[cmake-developers] Alternate if() without implicit variable expansion

Brad King brad.king at kitware.com
Fri Sep 5 09:31:51 EDT 2014


On 09/05/2014 09:19 AM, Nils Gladitz wrote:
> Would it be ok to set the policy for cmcurl to OLD?

No, but the code could be fixed to not trigger the warning.
See similar changes here:

 Check*: Allow result variables to contain regex special characters
 http://cmake.org/gitweb?p=cmake.git;a=commitdiff;h=4f2fcce4

Alternatively, just let the warnings go for now so we can see how
they look.  Then we can fix the code in a follow-up change.

> I kept the distinction in cmExpandedCommandArgument at first but then 
> generalized it so that bracketed, quoted  and C++ side "0", "1" constant 
> arguments would be subsumed. This could be expanded again if there are 
> future use cases where they need to be distinguished.

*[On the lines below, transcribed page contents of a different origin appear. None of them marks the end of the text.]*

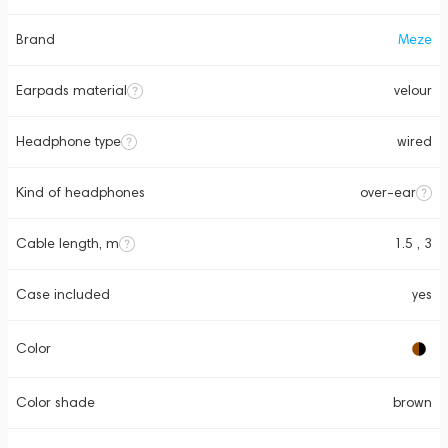
Brand
Meze
Earpads material
velour
Headphone type
wired
Kind of headphones
over-ear
Cable length, m
1.5 , 3
Case included
yes
Color
Color shade
brown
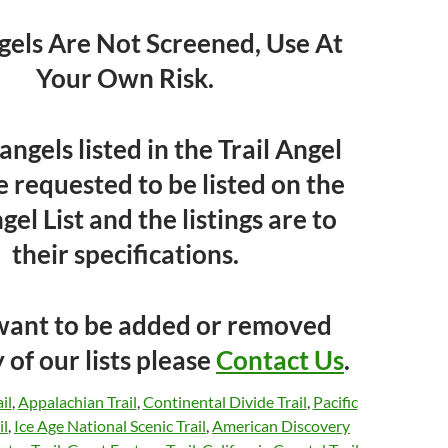
ngels Are Not Screened, Use At
Your Own Risk.
l angels listed in the Trail Angel
e requested to be listed on the
gel List and the listings are to
their specifications.
 want to be added or removed
 of our lists please
Contact Us
.
il
,
Appalachian Trail
,
Continental Divide Trail
,
Pacific
il
,
Ice Age National Scenic Trail
,
American Discovery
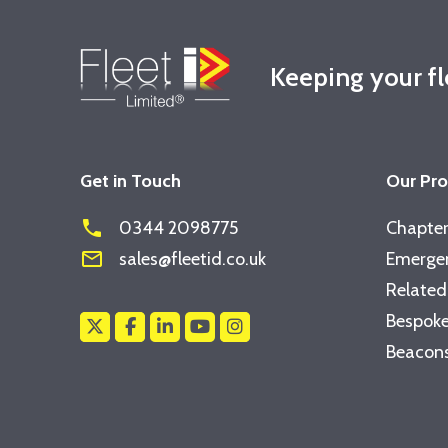
Keeping your f
Get in Touch
Our Pr
phone
0344 2098775
Chapter
mail_outline
sales@fleetid.co.uk
Emergen
Related
Bespoke
Beacons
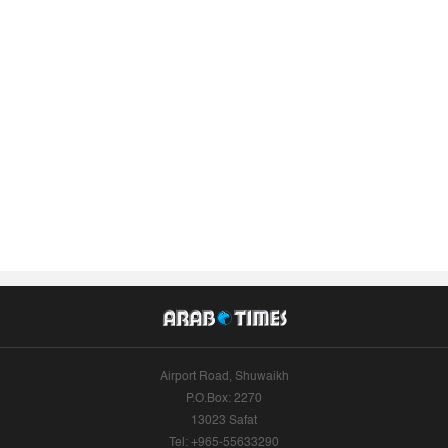
Airport Road, Shuwaikh
P.O.Box: 2270
13023 Safat
Tel: +965-55633290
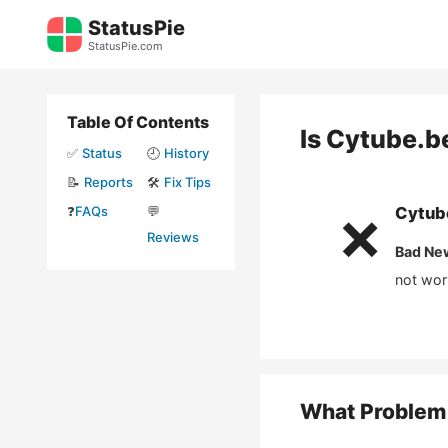
Skip
StatusPie
to
StatusPie.com
content
Table Of Contents
Is
Cytube.b
✅
Status
🕘
History
📝
Reports
🛠️
Fix Tips
❓
FAQs
💬
Cytub
❌
Reviews
Bad Ne
not wor
What Problem 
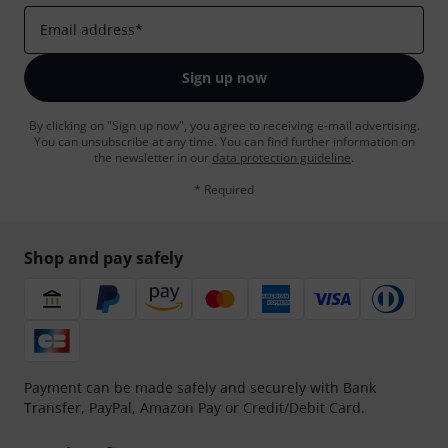
Email address
*
Sign up now
By clicking on "Sign up now", you agree to receiving e-mail advertising.
You can unsubscribe at any time. You can find further information on
the newsletter in our
data protection guideline
.
* Required
Shop and pay safely
Payment can be made safely and securely with Bank
Transfer, PayPal, Amazon Pay or Credit/Debit Card.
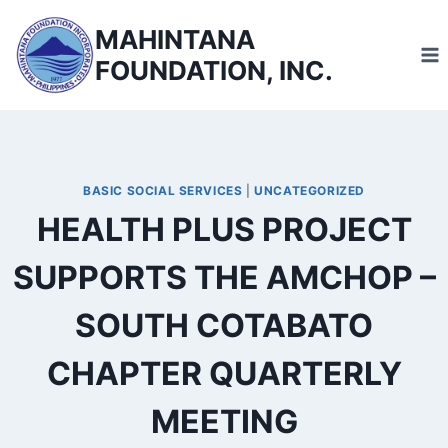
Skip
MAHINTANA
to
FOUNDATION, INC.
content
BASIC SOCIAL SERVICES
|
UNCATEGORIZED
HEALTH PLUS PROJECT
SUPPORTS THE AMCHOP –
SOUTH COTABATO
CHAPTER QUARTERLY
MEETING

That's fine.  I'm just talking about the documentation.  Right now
it says "quoted" arguments do not expand in the NEW behavior.  It
should say something more like "only unquoted arguments expand"
since both "quoted" and [[bracket]] arguments are left alone now.

> I was also thinking about setting up an alternative testing 
> infrastructure parallel to RunCMake which runs cmake in script mode 
> rather than performing configuration/generation.

You can use "run_cmake_command" to run arbitrary cmake command-line
signatures and still use the rest of the infrastructure.

> It would be nice to have something less granular which would allow 
> multiple related test cases, expected outputs and exit statuses in a 
> single file (which I think could be nicely done with the new bracket 
> syntax).
> 
> Not for this topic obviously but would this make sense in general?

Yes.  The existing RunCMake infrastructure could be extended with
more commands that take the expected pieces directly as arguments.
Then the current infrastructure could be ported to use it after
reading info from the files.

>> - if() inside a macro() and a function(), covering each
>>    combination of policy settings when the macro/function
>>    is recorded and when it is invoked.  The policy value
>>    should be that when the macro/function was recorded.
> 
> Is that behavior command specific?
> Isn't it covered by policy testing in general?

The policy scope is general behavior, but we need to know that
the forwarding of arguments into commands when replayed from
macro/function works correctly to implement this policy.